Is there a matter of register here, too? I think it is important when you learn languages to work out which words are used in formal contexts, i.e. practically only used in the written version of the language. Any examples which are frequently used with "jag" or "du" are presumably frequent in spoken Swedish.

I have read:

_jag är inte arg på dig
_
meaning "I am not angry with you"

From what I have read, _arg_ and _ond_ are pretty common in spoken Swedish. It is not really a question of whether there is any difference in _meaning_, as such, but finding out when and where these words are appropriate.


----------



## merryweather

@Autumn Owl:

Vad menar du? Är det möjligt att man skriva ordet "ilska" mer än att man säga det?
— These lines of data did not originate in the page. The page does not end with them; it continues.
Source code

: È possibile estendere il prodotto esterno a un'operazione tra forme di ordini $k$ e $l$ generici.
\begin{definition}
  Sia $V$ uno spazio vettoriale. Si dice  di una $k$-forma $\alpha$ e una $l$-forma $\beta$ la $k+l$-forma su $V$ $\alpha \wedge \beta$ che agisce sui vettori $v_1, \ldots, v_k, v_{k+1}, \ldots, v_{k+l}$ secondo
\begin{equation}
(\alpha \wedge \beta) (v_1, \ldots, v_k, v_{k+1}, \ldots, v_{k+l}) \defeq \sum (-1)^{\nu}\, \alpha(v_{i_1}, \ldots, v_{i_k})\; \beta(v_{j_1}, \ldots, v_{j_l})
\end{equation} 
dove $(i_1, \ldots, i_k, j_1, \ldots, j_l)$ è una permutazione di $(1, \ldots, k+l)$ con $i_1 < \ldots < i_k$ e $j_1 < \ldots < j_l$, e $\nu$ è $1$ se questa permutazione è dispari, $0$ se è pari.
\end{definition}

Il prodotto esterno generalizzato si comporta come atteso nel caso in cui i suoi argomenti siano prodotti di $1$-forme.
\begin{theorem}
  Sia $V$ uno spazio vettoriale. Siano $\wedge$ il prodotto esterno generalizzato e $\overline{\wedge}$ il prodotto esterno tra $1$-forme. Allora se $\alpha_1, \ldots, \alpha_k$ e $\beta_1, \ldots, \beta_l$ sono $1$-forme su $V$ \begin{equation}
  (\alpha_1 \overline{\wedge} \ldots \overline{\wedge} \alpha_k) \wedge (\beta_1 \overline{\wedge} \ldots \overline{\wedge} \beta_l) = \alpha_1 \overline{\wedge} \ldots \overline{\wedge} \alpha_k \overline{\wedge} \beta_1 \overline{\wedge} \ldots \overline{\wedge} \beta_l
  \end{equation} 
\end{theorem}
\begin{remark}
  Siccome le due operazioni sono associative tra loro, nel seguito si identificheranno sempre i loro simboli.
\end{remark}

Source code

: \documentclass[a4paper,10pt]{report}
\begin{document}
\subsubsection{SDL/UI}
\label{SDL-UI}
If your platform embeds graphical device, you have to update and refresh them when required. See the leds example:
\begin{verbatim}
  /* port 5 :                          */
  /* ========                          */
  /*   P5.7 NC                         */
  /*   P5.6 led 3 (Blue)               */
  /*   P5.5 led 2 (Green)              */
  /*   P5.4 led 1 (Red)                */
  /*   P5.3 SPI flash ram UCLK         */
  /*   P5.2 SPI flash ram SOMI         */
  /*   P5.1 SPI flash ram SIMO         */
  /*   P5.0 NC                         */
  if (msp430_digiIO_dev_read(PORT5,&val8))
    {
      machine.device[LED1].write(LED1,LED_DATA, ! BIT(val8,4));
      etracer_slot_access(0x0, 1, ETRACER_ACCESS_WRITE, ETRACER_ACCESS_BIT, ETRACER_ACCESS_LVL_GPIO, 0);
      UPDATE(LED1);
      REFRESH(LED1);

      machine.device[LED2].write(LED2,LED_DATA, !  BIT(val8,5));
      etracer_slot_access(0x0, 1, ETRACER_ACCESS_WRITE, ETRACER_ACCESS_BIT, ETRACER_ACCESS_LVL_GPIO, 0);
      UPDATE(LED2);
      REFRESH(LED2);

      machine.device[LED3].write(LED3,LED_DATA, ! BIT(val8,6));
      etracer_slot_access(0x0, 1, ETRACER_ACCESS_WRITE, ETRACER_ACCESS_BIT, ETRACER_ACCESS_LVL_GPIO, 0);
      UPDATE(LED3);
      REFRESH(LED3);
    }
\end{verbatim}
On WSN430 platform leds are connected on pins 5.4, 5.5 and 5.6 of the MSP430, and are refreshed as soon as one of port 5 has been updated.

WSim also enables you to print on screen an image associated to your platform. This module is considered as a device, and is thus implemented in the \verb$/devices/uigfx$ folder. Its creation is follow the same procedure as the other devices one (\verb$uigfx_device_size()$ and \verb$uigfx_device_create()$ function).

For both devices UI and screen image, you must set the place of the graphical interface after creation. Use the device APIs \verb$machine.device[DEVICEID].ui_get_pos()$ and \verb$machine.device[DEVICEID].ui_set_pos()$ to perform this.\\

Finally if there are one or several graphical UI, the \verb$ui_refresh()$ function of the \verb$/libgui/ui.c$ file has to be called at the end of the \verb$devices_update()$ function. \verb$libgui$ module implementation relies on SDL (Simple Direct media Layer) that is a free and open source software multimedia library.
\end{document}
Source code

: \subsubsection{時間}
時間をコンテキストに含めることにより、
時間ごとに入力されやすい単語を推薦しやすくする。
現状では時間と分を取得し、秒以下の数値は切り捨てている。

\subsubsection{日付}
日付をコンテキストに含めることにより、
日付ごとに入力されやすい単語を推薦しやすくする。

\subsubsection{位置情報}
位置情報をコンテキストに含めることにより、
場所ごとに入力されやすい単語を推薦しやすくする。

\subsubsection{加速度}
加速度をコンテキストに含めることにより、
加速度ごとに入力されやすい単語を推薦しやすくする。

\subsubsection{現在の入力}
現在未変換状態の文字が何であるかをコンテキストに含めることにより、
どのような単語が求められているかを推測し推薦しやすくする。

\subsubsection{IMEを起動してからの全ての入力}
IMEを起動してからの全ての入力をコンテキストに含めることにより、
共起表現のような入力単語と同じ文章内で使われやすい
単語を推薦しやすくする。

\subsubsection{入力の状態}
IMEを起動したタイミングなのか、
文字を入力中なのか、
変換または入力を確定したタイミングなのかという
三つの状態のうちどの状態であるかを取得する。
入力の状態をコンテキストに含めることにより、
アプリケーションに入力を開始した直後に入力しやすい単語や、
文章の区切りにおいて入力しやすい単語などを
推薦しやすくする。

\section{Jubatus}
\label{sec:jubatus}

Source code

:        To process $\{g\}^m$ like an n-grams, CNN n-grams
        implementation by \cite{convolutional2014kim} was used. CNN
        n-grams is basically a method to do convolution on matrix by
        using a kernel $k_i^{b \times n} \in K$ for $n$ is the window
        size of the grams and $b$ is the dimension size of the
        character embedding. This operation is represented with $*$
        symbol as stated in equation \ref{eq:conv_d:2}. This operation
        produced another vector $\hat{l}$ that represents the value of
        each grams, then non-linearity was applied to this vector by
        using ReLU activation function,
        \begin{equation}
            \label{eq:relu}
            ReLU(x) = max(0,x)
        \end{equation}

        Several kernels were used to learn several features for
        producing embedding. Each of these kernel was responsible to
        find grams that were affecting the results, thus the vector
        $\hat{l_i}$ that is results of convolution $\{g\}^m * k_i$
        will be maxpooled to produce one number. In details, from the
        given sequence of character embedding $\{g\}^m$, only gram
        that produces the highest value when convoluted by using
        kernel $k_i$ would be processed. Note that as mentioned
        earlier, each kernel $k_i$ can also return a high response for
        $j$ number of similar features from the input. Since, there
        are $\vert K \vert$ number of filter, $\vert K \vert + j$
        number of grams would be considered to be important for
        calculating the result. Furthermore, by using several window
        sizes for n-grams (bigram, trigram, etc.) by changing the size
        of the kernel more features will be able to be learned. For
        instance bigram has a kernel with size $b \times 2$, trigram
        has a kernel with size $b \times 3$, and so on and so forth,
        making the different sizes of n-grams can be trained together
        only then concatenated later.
(I am a beginner in Swedish, please excuse my horrible grammar and so on).


----------



## MattiasNYC

merryweather said:


> From what I have read, _arg_ and _ond_ are pretty common in spoken Swedish. It is not really a question of whether there is any difference in _meaning_, as such, but finding out when and where these words are appropriate.



Yes, I think they're both common in both written and spoken Swedish. But there is a difference between them as *Göte* pointed out, a difference in meaning. Where "ond" can sometimes be used to mean "arg", "arg" is not used to mean what in English is "evil". Therefor, while you can use either "ond" or "arg" (the latter arguably being more common) in this context:

"jag är inte ond på dig längre!"

you would _not _use "arg" in the following:

"Hitler var en mycket ond människa." ("Hitler was a very evil person")


----------



## cocuyo

The distinction of 'ond' vs 'arg' in Swedish is more a matter of dialect than formality or essential meaning. In the southernmost landscapes, 'ond' may be preferred, while further north 'arg' is used. It is not a clear geographical distinction, but rather archaic usage in some regions.


----------



## merryweather

@MattiasNYC

Vad menar du? Är det möjligt att man skriva ordet "ilska" mer än att man säga det?

(I am a beginner in Swedish, please excuse my horrible grammar and so on, if you want to correct my questions, please do  )


----------



## merryweather

MattiasNYC said:


> Yes, I think they're both common in both written and spoken Swedish. But there is a difference between them as *Göte* pointed out, a difference in meaning. Where "ond" can sometimes be used to mean "arg", "arg" is not used to mean what in English is "evil". Therefor, while you can use either "ond" or "arg" (the latter arguably being more common) in this context:
> 
> "jag är inte ond på dig längre!"
> 
> you would _not _use "arg" in the following:
> 
> "Hitler var en mycket ond människa." ("Hitler was a very evil person")



Tack så mycket för din hjälp!


----------